Inauguré en 2013 alors que Marseille était Capitale européenne de la Culture, le Mucem est le musée des Civilisations de l’Europe et de la Méditerranée. Il a une vocation ethnographique. Sa "galerie de la Méditerranée" accueille des expositions semi-permanentes qui courent sur plusieurs années. "Connectivités" s’y est ouverte en novembre et propose une analyse historique et géographique de la Méditerranée et son bassin en 350 objets, cartes, photos, maquettes, vidéos ou installations. L’exposition s’articule en deux parties.

→ La première est historique. Elle évoque la Méditerranée des XVIe et XVIIe siècles. À l’époque, les empires ottoman et des Habsbourg commercent et se font la guerre. Des activités décrites par les cartes géographiques, peintures ou objets d’époque qui jalonnent cette partie de l’exposition. Le choix des XVIe et XVIIe siècles n’est pas anodin. Il correspond au début de la mondialisation. Auparavant univers fermé, la Méditerranée et les villes qui l’entourent s’ouvrent au monde. Les Ottomans lorgnent l’Est, les Habsbourg, l’Ouest.

S’ils se faisaient la guerre, Habsbourg et Ottomans entretenaient aussi des rapports diplomatiques et commerciaux, comme le prouve cette céramique réalisée dans les ateliers turcs d’Iznik. L’emblème des ateliers – tulipes et œillets – y côtoie les armes du Doge de Venise, pourtant ligué à Pie V et les Espagnols pour combattre les Turcs. ©RMN-Grand Palais

Les villes d’Istanbul, Venise et Alger pour les Ottomans, de Gênes, Séville et Lisbonne pour les Habsbourg deviennent des lieux d’échange et de passage. Ces villes sont évoquées dans l’expo, chacune avec leur spécificité: Istanbul capitale culturelle; Venise, la marchande; Alger, poste avancé en Afrique du Nord; Gênes, la banquière; Séville, porte des Indes; Lisbonne, ouverture transatlantique.

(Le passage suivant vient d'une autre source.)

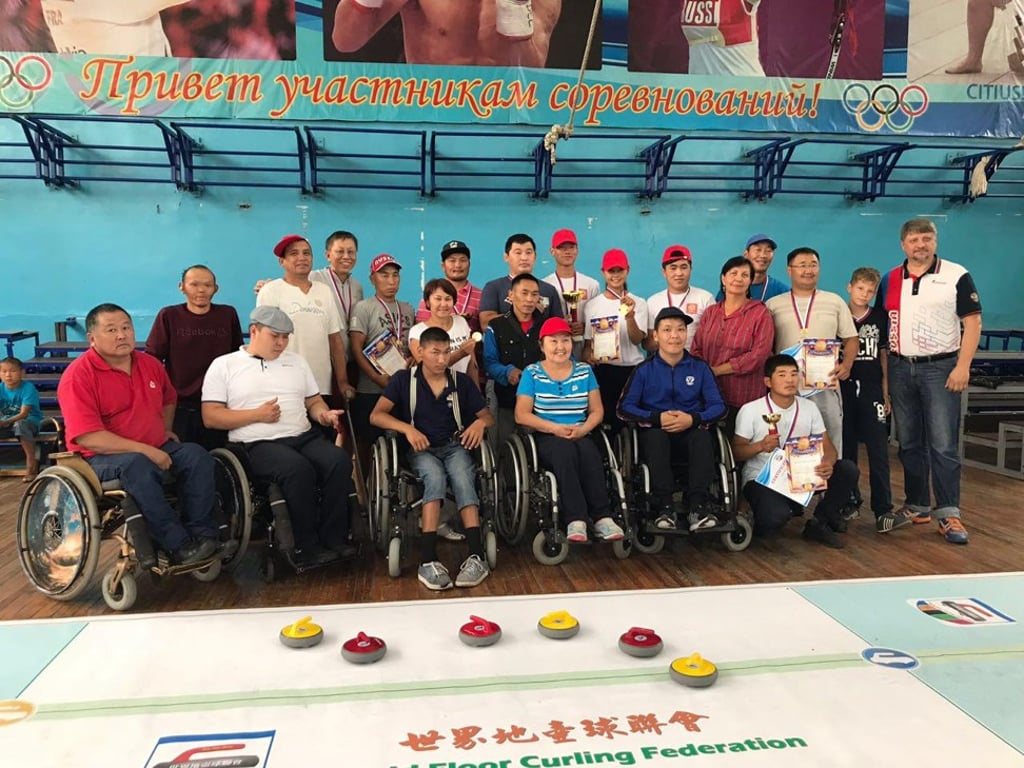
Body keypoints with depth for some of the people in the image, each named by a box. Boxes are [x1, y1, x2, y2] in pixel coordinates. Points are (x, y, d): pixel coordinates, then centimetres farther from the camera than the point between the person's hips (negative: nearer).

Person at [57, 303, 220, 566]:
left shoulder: (150, 364, 8)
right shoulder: (78, 375, -13)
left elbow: (168, 399, 32)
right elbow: (87, 437, -22)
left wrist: (165, 429, 15)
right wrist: (145, 450, -24)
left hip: (154, 449, 6)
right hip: (101, 458, -6)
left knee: (197, 455, -18)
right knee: (137, 466, -37)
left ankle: (201, 534, -18)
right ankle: (178, 544, -31)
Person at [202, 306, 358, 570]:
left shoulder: (297, 361, 21)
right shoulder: (224, 365, 8)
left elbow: (314, 401, 21)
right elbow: (211, 417, 0)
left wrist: (324, 414, -3)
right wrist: (257, 415, -11)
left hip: (305, 437, 5)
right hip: (258, 444, -4)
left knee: (340, 460, -27)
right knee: (299, 469, -35)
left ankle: (333, 540, -18)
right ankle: (307, 548, -20)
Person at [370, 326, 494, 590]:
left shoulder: (462, 381, 9)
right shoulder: (403, 379, 4)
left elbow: (488, 416, 12)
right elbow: (376, 416, -4)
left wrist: (480, 423, -13)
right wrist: (408, 428, -21)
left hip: (454, 446, 2)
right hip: (421, 449, -1)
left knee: (462, 478, -33)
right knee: (435, 476, -36)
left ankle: (476, 555, -38)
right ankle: (428, 560, -39)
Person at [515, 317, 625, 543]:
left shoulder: (584, 371, 14)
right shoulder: (532, 373, 5)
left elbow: (597, 410, 11)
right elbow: (522, 414, -2)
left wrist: (583, 429, -11)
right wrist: (555, 428, -15)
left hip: (580, 436, 2)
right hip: (546, 437, -2)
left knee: (589, 451, -33)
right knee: (565, 449, -36)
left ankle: (602, 517, -33)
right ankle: (575, 520, -40)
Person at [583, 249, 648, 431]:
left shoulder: (638, 304, 3)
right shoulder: (592, 305, 6)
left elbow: (637, 340, -10)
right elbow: (587, 341, 10)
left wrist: (630, 316, -28)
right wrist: (586, 354, -12)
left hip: (633, 370, 0)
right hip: (603, 371, 1)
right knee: (606, 418, 3)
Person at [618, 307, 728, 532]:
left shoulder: (700, 368, 9)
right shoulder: (644, 370, 5)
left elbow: (718, 406, 3)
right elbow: (625, 408, -2)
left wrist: (693, 419, -17)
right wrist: (657, 418, -17)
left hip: (691, 431, 1)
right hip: (656, 432, -1)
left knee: (702, 437, -33)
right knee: (656, 436, -35)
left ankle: (698, 506, -39)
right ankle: (664, 507, -39)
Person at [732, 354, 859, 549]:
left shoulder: (809, 407, 5)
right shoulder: (750, 410, -9)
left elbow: (827, 446, 1)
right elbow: (736, 452, -8)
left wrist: (828, 463, -23)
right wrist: (761, 446, -28)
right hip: (761, 479, -5)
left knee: (848, 470, -16)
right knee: (775, 516, -37)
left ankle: (819, 523, 2)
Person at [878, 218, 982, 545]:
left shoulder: (956, 276, -2)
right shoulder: (889, 280, 9)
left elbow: (973, 322, -4)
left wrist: (963, 366, -14)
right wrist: (882, 373, 6)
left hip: (940, 368, -4)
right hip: (900, 369, 4)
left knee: (944, 445, -7)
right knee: (909, 444, 10)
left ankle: (948, 514, -3)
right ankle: (917, 506, 21)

L’étendard qui trône au milieu de l’exposition fut pris aux Ottomans à la Bataille de Lépante. Cette défaite signe le début du déclin de leur empire. Jusqu’alors, leur expansion semblait inexorable, leur conquête du bassin méditerranéen était une priorité. ©Luigino Visconti

→ La deuxième revient sur notre époque. Les pourtours méditerranéens sont évoqués par deux mégapoles: Le Caire et Istanbul, et deux métropoles: Marseille et Casablanca. D’un côté deux villes qui grandissent telles des pieuvres, de l’autre des cités qui pensent leur développement. Cette théorie urbanistique est évoquée ici par une série de photos, installations artistiques, vidéos et maquettes reflétant le quotidien et le devenir urbain des cités.

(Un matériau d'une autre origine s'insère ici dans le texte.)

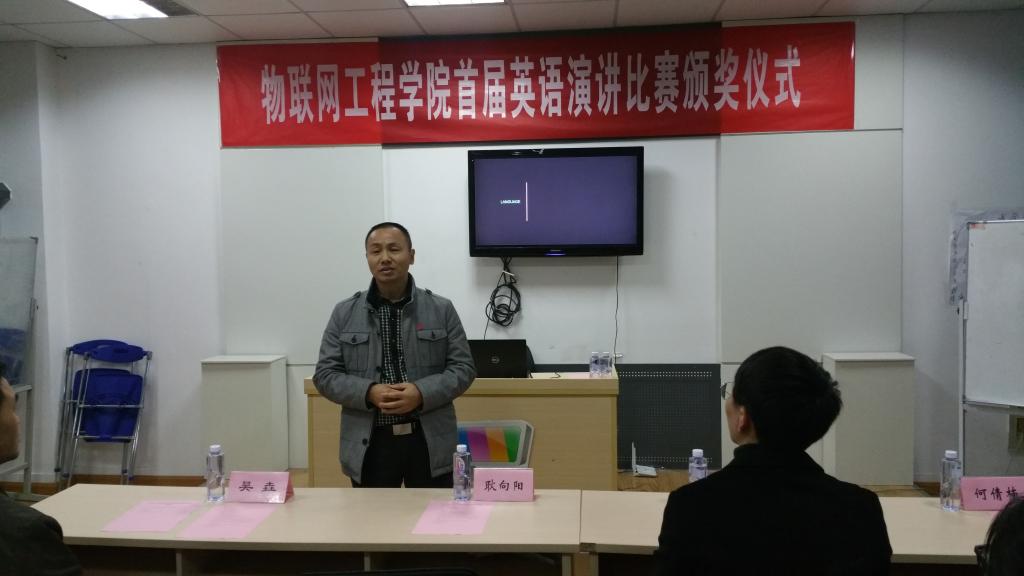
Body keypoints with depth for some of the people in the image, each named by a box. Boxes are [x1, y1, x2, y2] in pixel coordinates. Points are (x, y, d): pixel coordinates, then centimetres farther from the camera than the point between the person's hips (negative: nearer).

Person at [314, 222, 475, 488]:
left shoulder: (441, 309, 3)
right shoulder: (344, 313, 5)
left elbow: (463, 368, 1)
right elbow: (325, 375, 3)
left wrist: (422, 393, -16)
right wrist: (369, 392, -15)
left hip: (430, 440, 0)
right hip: (369, 442, 1)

Cette photo de Serkan Taycan évoque l’évolution galopante d’Istanbul et les grands projets urbanistiques qu’Erdogan a pour elle: construction d’une seconde ville, d’un troisième aéroport, du Kanal Istanbul et d’un troisième pont sur le Bosphore. Une façon de faire de la ville une vitrine politique sans respect pour son histoires. ©Serkan Taycan

La volonté des commissaires de l’expo? Lier les deux parties en envisageant l’histoire comme un continuum d’événements qui se répondent: ce qui est arrivé hier impacte concrètement et/ou éclaire la sociologie, la politique ou l’économie actuelles.

Les routes de commerce d’hier sont devenues routes de circulation des bêta données. Aujourd’hui, 20.000 km de câbles sous-marins relient Marseille à l’Europe du Sud, l’Afrique, le Proche-Orient et l’Asie… suivant ces anciennes routes. L'installation du Belge Patrick Guns, est un mobile fait de fragments de barque.. ©Patrick Guns

Le local et le global s’interpénètrent. On le perçoit confusément. On aurait préféré un parti pris plus clair, un angle unique. Mais l’Histoire est complexe et ce que nous en faisons, plus encore. C’est ce qu’on retiendra, aussi, de ces "Connectivités".

Au Mucem de Marseille jusqu’au 30/11/19. www.mucem.org.